| Detalles del problema |
Por favor, cuenta cuántas líneas de los datos contienen la palabra "series", distinguiendo entre mayúsculas y minúsculas, y responde solo con ese número.

| Extractos de datos |
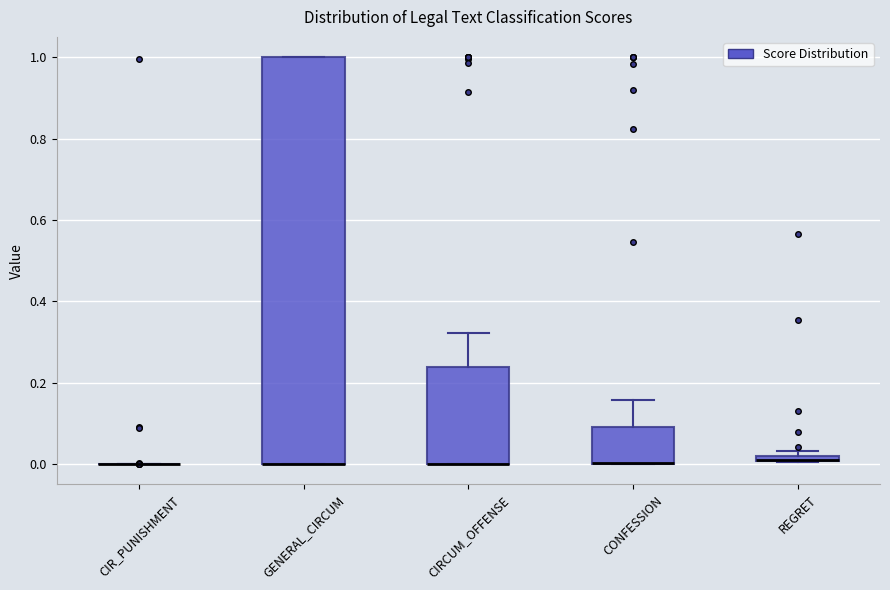

Comparing the boxes themselves (not the whiskers), which one is the tallest?

GENERAL_CIRCUM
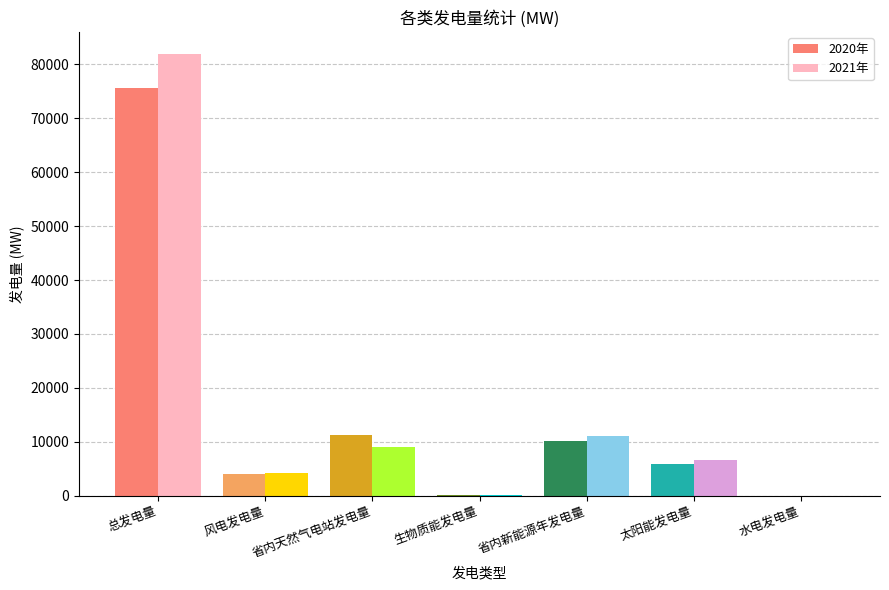

Which series has the widest spread of values?

2021年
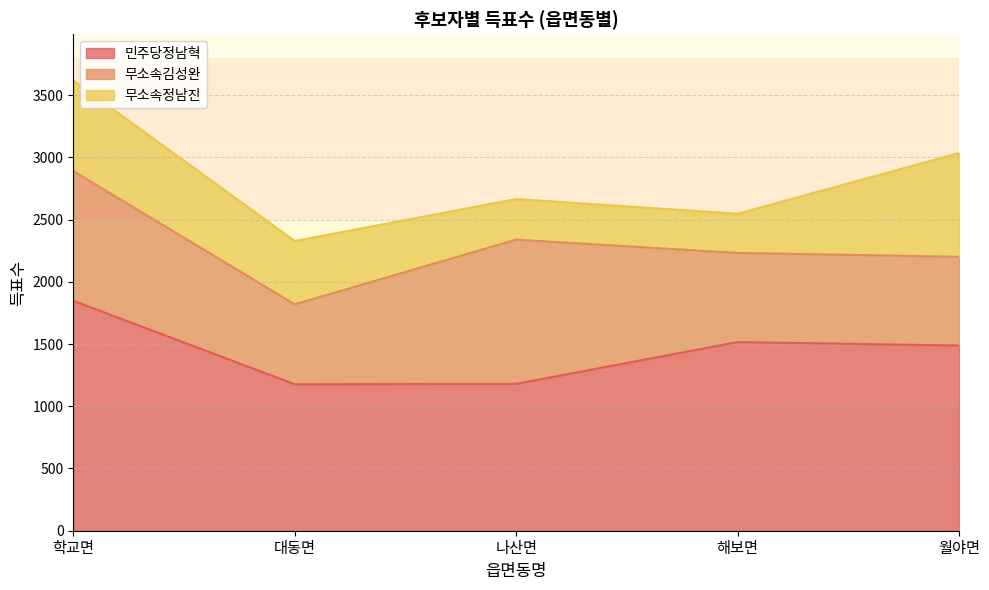

At 나산면, list the series in order from smallest to largest.

무소속정남진, 무소속김성완, 민주당정남혁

| Respuesta al ejercicio |
2